FILE PHOTO: A general view of the Department of Justice building is seen ahead of the release of the Special Counsel Robert Mueller’s report in Washington, U.S., April 18, 2019. REUTERS/Amr Alfiky
NEW YORK (Reuters) – A former head of subprime trading at Deutsche Bank AG (DBKGn.DE) will pay a $500,000 civil fine to resolve charges he misled investors about the quality of loans backing $1.42 billion of residential mortgage-backed securities (RMBS) issued before the 2008 financial crisis.
The U.S. Department of Justice on Thursday announced the settlement with Paul Mangione, who was also a former Deutsche Bank managing director, who did not admit wrongdoing. Settlement papers were filed with the federal court in Brooklyn, New York.
Mangione was accused of understating the risks of loans backing two securities offerings, ACE 2007-HE4 and ACE 2007-HE5, in April 2007 and June 2007, including borrowers’ ability to repay and whether the loans were underwritten properly.
More than half the loans were made by Deutsche Bank’s DB Home Lending unit, then known as Chapel Funding.
Mangione had been charged in September 2017 with mail fraud, wire fraud and conspiracy to commit mail and wire fraud.
The charges were announced eight months after Deutsche Bank reached a $7.2 billion settlement, including a $3.1 billion civil fine, with the U.S. government, and admitted to misleading investors about RMBS it sold.

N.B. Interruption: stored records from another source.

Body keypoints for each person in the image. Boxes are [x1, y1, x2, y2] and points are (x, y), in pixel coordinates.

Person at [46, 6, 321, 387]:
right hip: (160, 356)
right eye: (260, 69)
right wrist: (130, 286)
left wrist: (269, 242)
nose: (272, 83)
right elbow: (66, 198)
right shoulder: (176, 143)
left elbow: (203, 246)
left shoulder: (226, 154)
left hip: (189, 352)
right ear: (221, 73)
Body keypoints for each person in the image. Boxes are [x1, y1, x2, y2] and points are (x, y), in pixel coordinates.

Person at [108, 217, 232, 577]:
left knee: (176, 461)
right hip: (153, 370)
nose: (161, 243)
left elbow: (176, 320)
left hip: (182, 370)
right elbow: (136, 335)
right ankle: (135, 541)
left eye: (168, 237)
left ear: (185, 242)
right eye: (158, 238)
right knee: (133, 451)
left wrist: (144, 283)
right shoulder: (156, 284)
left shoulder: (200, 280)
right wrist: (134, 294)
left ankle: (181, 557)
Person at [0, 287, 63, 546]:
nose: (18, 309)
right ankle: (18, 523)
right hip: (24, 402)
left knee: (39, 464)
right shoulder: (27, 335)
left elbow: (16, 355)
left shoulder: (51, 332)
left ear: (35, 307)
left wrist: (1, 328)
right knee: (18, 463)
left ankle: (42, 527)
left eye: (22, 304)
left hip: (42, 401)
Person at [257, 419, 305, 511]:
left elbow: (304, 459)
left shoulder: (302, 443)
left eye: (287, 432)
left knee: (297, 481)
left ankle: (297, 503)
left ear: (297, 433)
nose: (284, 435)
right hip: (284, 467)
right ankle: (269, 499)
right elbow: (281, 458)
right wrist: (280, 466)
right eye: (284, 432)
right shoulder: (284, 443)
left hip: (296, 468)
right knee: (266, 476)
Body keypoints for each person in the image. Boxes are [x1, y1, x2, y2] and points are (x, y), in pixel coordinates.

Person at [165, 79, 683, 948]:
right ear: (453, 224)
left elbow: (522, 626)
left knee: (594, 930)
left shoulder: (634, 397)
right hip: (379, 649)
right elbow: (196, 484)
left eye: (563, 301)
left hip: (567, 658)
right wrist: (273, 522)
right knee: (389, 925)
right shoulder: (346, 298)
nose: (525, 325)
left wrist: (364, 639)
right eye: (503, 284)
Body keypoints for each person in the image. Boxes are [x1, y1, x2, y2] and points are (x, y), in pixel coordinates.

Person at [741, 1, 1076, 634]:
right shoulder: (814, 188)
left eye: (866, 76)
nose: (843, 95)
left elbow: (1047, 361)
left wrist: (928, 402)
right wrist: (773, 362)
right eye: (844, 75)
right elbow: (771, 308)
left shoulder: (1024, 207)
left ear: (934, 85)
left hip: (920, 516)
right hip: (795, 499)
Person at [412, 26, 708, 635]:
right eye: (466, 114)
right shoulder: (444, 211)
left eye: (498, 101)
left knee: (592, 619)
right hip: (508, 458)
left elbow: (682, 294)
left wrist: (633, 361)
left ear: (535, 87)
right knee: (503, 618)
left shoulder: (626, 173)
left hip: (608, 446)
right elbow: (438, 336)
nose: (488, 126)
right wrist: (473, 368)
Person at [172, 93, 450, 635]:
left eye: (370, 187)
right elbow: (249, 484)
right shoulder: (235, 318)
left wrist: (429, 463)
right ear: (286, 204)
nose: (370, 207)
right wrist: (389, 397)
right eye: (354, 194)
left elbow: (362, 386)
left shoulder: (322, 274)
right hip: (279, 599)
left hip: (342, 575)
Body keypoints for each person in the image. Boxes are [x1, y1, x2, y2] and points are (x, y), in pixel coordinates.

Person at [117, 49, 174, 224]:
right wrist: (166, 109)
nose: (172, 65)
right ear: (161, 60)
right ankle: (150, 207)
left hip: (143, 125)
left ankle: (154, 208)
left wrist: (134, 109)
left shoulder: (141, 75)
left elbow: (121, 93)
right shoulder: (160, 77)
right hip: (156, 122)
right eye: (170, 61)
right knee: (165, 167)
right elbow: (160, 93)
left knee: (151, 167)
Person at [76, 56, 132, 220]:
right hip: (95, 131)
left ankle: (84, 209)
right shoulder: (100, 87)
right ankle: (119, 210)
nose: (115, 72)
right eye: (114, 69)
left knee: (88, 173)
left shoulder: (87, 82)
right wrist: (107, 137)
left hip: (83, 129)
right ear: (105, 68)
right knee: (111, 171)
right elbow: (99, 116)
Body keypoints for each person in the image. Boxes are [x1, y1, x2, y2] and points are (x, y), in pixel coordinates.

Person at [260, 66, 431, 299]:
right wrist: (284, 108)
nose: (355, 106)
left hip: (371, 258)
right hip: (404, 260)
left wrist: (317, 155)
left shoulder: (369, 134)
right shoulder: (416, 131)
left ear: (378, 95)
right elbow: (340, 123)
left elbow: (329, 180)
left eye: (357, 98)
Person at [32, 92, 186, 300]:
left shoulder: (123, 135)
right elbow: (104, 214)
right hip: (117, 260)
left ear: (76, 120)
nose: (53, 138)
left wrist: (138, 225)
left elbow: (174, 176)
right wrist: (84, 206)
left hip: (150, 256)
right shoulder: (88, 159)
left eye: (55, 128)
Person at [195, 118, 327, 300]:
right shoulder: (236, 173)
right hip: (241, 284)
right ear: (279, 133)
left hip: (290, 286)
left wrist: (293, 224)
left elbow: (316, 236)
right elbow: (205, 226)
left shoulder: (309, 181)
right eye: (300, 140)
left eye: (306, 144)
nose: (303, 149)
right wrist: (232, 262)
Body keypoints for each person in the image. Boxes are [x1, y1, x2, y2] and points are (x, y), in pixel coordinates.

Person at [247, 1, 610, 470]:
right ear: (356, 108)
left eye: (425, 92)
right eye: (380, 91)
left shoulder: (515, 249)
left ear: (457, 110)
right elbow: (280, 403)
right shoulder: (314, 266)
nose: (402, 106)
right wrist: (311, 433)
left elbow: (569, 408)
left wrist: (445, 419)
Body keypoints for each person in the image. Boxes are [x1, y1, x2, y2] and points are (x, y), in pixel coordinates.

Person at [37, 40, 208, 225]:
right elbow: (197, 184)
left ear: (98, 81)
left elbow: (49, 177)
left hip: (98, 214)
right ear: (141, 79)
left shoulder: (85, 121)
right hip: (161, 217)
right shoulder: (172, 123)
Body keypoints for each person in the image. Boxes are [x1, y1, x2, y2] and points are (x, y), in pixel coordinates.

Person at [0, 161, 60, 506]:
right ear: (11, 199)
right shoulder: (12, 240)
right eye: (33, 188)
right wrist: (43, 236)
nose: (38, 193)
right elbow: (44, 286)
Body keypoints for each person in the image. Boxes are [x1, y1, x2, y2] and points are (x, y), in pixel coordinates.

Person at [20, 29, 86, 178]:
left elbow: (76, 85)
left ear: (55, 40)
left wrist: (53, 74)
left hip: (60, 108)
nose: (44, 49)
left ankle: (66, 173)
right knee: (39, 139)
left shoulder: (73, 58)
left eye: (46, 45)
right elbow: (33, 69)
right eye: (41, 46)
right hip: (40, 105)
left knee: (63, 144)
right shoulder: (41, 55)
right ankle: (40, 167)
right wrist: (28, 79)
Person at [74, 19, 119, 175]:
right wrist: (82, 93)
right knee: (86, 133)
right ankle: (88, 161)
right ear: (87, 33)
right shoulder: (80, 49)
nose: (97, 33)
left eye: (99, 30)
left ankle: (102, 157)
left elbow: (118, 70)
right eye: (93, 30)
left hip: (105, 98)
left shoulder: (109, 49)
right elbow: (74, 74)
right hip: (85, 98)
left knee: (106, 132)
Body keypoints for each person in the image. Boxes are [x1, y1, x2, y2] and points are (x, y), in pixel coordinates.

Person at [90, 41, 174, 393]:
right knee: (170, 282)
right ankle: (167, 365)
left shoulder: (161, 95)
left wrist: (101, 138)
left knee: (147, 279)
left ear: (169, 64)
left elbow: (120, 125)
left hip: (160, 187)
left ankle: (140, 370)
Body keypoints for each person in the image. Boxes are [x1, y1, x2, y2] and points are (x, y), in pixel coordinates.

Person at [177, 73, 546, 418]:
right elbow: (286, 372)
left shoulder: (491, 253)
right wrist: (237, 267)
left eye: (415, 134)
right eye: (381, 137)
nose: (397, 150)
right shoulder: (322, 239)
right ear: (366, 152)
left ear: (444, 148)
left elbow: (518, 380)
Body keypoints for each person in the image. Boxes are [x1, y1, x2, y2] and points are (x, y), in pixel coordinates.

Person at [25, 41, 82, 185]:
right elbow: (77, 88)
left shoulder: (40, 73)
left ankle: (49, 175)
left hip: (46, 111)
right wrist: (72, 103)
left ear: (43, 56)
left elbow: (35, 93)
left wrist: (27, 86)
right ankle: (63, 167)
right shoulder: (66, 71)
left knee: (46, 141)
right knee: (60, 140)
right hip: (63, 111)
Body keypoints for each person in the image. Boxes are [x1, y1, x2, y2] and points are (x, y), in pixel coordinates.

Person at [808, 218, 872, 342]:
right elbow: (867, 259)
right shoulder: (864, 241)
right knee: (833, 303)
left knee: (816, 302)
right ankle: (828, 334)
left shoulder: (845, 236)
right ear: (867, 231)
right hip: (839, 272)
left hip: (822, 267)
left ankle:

Other banks have reached similar settlements. U.S. authorities have long faced criticism that they have not held enough individuals accountable for RMBS failures.
Mangione joined Deutsche Bank in 2000 after six years at Credit Suisse (CSGN.S). His lawyer, Patrick Smith, said Mangione settled so he could devote his time and energy elsewhere.
“Mr. Mangione did nothing wrong during his time at Deutsche Bank,” Smith said in a statement. “He acted in good faith in performing his customary job functions as a whole loan trader at Deutsche Bank. Mr. Mangione was not responsible for Deutsche Bank’s RMBS practices and disclosures to investors, which were at the core of the government’s claims against him.”